** What is expected **
The span to repeat in the listing below runs from the line containing "### Assemblers" to the line containing "### Interpreters", inclusive. Repeat it exactly, and only it.

** Source material **

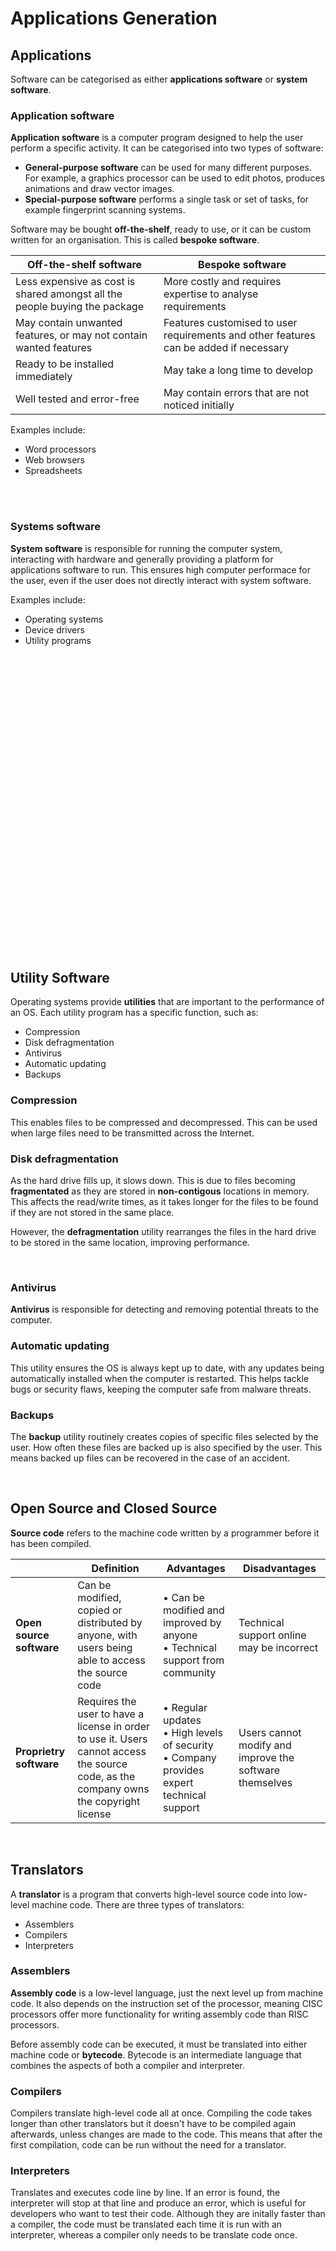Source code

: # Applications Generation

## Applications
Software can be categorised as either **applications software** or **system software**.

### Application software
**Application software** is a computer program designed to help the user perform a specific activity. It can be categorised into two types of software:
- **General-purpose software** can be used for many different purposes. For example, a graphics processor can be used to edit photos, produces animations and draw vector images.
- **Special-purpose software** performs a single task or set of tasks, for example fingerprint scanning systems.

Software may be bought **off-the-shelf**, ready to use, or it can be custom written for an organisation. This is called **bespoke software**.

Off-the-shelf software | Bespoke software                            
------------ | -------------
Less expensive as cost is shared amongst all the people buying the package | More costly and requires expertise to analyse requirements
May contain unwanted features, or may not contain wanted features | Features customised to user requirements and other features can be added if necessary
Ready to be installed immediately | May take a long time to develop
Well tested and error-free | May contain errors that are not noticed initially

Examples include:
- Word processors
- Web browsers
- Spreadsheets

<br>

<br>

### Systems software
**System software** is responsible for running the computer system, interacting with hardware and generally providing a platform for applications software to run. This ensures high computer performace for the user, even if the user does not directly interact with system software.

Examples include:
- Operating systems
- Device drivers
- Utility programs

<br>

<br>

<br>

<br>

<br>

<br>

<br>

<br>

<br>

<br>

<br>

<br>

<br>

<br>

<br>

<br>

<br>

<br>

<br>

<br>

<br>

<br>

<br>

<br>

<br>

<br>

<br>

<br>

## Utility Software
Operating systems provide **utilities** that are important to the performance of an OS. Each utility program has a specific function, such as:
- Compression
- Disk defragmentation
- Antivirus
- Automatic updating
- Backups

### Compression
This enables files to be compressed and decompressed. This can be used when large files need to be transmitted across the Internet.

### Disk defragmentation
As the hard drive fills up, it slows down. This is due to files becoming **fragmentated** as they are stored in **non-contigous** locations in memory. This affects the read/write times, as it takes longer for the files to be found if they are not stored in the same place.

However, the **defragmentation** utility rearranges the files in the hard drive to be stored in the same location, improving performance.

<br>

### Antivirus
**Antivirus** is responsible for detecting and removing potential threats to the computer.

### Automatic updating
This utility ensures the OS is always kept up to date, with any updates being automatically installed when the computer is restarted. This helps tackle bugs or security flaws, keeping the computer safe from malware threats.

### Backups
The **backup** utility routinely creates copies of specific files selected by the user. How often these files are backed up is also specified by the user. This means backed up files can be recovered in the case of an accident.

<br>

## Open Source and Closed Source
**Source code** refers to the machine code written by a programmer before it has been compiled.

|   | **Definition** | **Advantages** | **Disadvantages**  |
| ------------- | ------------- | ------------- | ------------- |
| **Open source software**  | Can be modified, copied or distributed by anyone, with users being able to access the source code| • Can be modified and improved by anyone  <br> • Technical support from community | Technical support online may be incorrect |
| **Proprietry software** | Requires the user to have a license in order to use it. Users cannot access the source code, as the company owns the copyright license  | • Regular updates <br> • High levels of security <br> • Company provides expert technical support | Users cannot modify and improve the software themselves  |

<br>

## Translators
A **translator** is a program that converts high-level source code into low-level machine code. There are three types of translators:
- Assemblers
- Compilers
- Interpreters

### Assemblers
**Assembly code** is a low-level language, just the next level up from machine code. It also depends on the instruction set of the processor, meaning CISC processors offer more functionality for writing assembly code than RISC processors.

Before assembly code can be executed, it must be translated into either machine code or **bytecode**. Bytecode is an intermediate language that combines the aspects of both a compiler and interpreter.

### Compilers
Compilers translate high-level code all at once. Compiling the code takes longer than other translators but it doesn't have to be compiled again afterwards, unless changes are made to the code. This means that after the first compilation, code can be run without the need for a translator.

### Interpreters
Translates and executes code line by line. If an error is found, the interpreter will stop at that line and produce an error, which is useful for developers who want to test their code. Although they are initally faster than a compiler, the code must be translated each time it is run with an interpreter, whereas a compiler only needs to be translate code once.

** Written solution **
### Assemblers
**Assembly code** is a low-level language, just the next level up from machine code. It also depends on the instruction set of the processor, meaning CISC processors offer more functionality for writing assembly code than RISC processors.

Before assembly code can be executed, it must be translated into either machine code or **bytecode**. Bytecode is an intermediate language that combines the aspects of both a compiler and interpreter.

### Compilers
Compilers translate high-level code all at once. Compiling the code takes longer than other translators but it doesn't have to be compiled again afterwards, unless changes are made to the code. This means that after the first compilation, code can be run without the need for a translator.

### Interpreters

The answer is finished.